Judging by the venom here I'm guessing the entire Voice music staff has signed on to comment?
@riverrun: This may just be the new gold standard for inside jokes.
Ben Westhoff is writing for the Village Voice? Really? They let that braindead voice out of its midwestern prison cell? I think he might've gotten kicked out of my college paper. Old boy Ben wrote some sorry excuses for humor and proceeded to get caught.... oh we, won't even go there.
Seriously, if you had told me five years ago that Ben Westhoff would be contributing to the Village Voice, my brain would've melted. I guess this is one of those 'Macbeth won't be killed by man of woman born' type of statements.
speaking of not being able to follow stories...it's 8:32am and i'm reading idolator to wake myself up before i drag my body into work. unfortunately, this post just put me back to sleep.
:(
the highlight of my day while i was at VV was envisioning what burrito i'd get from the st. marks Chipotle for lunch, and then describing it in great detail to my friends over AIM.

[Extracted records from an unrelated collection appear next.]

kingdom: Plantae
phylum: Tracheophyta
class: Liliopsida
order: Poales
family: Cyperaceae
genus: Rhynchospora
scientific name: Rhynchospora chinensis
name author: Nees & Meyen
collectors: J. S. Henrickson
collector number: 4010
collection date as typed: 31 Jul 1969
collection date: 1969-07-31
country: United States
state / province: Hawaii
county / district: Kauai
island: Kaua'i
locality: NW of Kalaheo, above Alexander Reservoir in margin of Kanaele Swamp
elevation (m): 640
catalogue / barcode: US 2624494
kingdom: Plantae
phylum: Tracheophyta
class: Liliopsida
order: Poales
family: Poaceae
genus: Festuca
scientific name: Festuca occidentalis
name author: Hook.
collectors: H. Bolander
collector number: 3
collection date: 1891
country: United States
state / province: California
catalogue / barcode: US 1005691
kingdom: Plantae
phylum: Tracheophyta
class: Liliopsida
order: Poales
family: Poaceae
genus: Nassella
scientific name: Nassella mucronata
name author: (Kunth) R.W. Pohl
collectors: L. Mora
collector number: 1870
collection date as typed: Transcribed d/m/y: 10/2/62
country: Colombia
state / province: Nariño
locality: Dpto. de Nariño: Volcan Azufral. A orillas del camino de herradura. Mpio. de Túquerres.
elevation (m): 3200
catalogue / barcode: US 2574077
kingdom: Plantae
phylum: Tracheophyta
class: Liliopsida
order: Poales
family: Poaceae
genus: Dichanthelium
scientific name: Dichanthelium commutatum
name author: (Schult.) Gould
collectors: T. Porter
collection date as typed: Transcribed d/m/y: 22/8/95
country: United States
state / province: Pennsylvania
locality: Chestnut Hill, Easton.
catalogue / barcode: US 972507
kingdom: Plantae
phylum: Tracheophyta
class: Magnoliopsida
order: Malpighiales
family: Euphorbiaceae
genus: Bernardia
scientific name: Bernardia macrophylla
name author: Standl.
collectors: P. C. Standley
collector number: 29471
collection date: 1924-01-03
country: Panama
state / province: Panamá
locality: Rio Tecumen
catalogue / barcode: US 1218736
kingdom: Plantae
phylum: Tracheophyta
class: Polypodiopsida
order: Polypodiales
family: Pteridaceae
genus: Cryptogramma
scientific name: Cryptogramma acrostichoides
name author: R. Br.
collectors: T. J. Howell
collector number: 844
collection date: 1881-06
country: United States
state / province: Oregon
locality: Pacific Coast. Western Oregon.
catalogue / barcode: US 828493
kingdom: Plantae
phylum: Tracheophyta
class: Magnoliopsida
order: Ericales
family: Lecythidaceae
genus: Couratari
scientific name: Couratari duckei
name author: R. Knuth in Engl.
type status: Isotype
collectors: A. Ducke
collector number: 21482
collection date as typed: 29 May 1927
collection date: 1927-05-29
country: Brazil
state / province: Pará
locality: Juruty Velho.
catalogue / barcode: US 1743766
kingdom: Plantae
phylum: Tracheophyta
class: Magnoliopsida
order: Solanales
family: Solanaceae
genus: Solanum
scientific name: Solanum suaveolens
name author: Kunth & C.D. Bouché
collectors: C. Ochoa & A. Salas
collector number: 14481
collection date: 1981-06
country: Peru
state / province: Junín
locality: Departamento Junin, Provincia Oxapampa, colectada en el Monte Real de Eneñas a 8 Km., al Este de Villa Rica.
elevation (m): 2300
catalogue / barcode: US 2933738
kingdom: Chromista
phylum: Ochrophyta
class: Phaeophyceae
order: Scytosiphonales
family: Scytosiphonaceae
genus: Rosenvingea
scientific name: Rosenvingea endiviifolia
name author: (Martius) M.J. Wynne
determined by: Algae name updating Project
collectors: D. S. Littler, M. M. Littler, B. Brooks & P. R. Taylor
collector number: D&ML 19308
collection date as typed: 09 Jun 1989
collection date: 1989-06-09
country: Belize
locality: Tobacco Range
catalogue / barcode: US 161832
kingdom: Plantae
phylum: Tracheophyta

...and Idolator jumps the shark.
@KingHater: ...because simply registering your unhappiness multiple times yesterday and moving on would only make you the PrinceHater.
Enough with all this pissing and moaning. "Waaah! I wish Idolator would quit this unfunny crap and get back to REAL music writing!" C'mon, kids. If you've read this blog for more than a week, you should be familiar with the hatred Idolator has for the Village Voice. On a slow Friday morning, a nice Voice-bashing helps kill the time (at least until R. Kelly releases another mock-worthy song).
p.s. - pregnant bassists are way hot.
My name = Awesome career ahead of me in the music industry?
Score.
@kipdutine: As a relatively recent NYU graduate (2004, English major, journalism minor, most of my friends were in the journalism program), and also a former high school English teacher, I'd like to say: 1)even the "good" 20-year-old writers can be pretty crappy, 2)this piece sounds like people I dealt with in my journo classes, and 3)I think it's an alter ego because it's just a little too over the top. Would a real intern publicly blast her previous employer, even if it was a bad experience, and risk f---ing up a budding career?